Congressional attempts to empower HHS CISO could serve as model for private hospitals

Proposed legislation would elevate Health and Human Services' CISO from its current position under the CIO. Whether it passes or not, the notion is raising questions about typical reporting structures in the healthcare C-suite.
By Jessica Davis
12:05 PM

To hear the chief information security officer of a major mid-Atlantic provider network tell it: Health and Human Services CISO is a toothless post. The reason? HHS CISO reports to the CIO with a dotted line to compliance.

But some U.S. Congress members are aiming to change that. In late April, House Energy and Commerce Committee Members Rep. Doris Matsui, D-California, and Rep. Billy Long, R-Missouri, introduced the HHS Data Protection Act to establish the Office of the CISO with the Department of Health and Human Services.

The proposed legislation would essentially elevate the HHS CISO from its current position under the HHS' chief information officer.

"The integration of information technology into nearly every aspect of our daily lives means our security landscape has changed dramatically," Matsui said. "As the network of cybercriminals becomes increasingly sophisticated, our operational structures and strategies must evolve accordingly."

To that end, the bill extends the Obama administration's Cybersecurity National Action Plan, which emphasizes the need for a CISO to improve cybersecurity. In response to the plan, the administration created a Federal Chief Information Security Officer position to exclusively focus on Federal cybersecurity operations.

The legislation is also in part a response to the committee's August 2015 report on the FDA's information security that found "pervasive and persistent deficiencies across HHS and its operating divisions' information security programs" after its internal network was breached.

>> CASE STUDIES: Where do CISOs fit in the healthcare C-suite?
>> STRATEGIES: CIOs and CISOs share insights on strategic collaboration

Whether or not it actually works to empower the HHS CISO and better safeguard the organization and its data will likely depend more on what responsibilities that position entails than anything else, said David Finn, Symantec Healthcare IT Officer.

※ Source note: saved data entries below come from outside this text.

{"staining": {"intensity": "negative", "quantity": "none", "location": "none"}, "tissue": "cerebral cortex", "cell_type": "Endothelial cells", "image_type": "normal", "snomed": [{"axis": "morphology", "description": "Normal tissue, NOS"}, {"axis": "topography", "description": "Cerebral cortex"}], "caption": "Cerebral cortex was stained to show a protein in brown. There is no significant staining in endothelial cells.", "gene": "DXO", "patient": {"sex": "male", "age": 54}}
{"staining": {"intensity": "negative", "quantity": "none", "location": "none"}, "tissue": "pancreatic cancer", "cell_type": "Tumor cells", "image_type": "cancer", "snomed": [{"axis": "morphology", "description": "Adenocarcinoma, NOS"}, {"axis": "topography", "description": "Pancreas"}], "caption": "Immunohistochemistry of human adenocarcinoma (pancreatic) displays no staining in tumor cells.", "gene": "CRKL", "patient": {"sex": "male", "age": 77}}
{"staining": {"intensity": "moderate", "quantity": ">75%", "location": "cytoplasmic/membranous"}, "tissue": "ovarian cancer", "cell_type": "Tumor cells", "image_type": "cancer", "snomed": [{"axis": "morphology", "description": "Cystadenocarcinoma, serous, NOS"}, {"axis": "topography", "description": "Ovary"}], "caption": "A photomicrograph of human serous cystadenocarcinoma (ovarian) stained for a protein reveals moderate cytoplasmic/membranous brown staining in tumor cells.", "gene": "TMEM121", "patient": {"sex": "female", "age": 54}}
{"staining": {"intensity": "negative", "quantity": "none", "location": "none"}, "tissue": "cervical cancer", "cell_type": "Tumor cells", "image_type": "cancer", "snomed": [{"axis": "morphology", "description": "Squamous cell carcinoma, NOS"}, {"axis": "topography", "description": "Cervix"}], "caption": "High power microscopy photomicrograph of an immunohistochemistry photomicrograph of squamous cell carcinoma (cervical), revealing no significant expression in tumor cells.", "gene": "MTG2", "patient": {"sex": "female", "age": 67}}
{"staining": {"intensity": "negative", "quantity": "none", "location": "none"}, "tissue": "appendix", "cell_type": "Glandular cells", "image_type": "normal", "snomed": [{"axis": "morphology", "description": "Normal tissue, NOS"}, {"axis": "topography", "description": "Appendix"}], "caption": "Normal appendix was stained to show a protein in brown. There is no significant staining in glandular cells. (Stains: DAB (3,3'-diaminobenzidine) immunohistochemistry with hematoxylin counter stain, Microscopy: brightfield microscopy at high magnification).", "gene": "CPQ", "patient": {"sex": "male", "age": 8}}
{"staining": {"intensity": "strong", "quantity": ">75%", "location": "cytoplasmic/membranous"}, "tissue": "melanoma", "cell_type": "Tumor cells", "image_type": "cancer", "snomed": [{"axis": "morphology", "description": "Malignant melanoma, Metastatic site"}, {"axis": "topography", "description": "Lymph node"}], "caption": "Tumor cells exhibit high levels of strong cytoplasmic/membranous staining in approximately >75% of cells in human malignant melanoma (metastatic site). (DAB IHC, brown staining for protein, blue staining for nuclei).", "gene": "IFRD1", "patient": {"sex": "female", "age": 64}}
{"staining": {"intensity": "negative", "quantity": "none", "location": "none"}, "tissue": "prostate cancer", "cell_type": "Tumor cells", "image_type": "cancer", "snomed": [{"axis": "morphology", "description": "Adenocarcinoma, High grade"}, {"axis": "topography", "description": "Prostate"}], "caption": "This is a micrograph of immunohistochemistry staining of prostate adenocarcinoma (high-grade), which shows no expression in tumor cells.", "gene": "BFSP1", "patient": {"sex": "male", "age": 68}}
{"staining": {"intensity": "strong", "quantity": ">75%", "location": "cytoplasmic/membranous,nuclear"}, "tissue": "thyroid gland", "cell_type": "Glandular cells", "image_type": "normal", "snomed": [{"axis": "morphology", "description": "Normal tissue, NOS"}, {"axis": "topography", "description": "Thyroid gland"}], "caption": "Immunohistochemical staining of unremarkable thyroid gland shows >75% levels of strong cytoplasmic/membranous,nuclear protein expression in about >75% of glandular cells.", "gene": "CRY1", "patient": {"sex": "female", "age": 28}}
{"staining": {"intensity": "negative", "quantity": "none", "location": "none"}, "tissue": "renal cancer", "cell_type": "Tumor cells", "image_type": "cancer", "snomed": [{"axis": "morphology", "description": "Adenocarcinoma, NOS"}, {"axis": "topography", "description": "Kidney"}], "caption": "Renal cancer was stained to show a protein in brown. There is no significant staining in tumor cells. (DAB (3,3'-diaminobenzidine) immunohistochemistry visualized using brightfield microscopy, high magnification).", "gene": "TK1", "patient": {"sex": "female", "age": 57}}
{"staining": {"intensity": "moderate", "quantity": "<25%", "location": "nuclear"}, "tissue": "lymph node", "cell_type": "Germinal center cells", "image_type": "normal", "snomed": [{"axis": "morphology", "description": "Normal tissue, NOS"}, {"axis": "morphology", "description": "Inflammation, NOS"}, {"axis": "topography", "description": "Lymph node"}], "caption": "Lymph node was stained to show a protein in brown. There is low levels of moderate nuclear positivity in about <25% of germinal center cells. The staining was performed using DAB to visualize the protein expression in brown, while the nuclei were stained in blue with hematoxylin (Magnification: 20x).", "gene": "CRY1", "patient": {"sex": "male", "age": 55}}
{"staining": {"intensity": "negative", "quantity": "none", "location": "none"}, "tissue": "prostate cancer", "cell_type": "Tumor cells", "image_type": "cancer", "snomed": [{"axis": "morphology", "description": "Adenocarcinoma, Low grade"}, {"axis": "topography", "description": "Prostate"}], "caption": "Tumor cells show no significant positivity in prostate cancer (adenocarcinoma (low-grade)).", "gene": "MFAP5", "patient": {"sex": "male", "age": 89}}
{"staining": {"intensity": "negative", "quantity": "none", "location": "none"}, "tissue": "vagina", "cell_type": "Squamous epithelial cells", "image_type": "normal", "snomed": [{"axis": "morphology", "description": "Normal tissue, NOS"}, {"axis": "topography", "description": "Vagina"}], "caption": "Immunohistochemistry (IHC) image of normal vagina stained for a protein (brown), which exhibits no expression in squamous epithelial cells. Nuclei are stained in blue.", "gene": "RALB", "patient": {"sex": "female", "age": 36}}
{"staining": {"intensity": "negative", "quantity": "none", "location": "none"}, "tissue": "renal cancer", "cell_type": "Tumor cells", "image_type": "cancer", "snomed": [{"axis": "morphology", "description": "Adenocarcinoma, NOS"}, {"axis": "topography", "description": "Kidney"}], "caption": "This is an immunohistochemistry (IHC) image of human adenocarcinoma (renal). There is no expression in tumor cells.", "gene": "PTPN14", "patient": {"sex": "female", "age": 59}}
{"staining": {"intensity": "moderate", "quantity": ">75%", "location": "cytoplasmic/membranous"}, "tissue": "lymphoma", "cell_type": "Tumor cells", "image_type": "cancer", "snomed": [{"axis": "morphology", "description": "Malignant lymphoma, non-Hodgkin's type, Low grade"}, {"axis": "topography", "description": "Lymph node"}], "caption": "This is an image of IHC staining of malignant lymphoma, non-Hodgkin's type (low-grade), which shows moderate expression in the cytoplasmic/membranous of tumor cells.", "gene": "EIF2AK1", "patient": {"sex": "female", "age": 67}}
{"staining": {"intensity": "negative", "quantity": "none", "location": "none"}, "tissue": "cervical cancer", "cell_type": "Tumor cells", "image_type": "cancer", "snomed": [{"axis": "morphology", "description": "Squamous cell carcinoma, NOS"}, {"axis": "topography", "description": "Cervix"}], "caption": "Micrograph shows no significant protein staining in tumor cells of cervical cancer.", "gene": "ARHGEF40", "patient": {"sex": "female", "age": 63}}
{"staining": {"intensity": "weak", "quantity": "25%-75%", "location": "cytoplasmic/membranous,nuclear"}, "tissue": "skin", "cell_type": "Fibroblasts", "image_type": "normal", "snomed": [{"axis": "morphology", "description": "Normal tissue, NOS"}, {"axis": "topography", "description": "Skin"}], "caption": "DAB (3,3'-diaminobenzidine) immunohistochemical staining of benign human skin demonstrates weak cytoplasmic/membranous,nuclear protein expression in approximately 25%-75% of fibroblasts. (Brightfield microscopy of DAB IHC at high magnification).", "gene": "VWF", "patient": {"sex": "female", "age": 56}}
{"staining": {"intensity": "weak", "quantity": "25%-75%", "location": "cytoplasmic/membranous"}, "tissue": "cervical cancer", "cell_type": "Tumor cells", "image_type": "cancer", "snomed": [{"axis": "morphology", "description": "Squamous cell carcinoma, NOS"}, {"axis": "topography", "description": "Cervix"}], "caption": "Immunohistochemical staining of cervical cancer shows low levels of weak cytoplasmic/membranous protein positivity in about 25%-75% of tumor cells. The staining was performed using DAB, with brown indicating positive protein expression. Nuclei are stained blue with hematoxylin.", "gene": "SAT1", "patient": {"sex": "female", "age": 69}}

“They need to have the right person,” Finn added. “The CISO should not be writing passwords or managing firewall settings.”

Christiana’s Santiago agreed that HHS also must fill that post with someone with the appropriate skill set.

“To be successful, it really has to be the right leader with visibility, empowerment and tools to drive change,” Santiago explained. “But if it’s done correctly and they hire and empower the right leader, they can affect change across the industry.”

The question of how quickly the matter of change would trickle down to private healthcare entities is also one that needs to be assessed.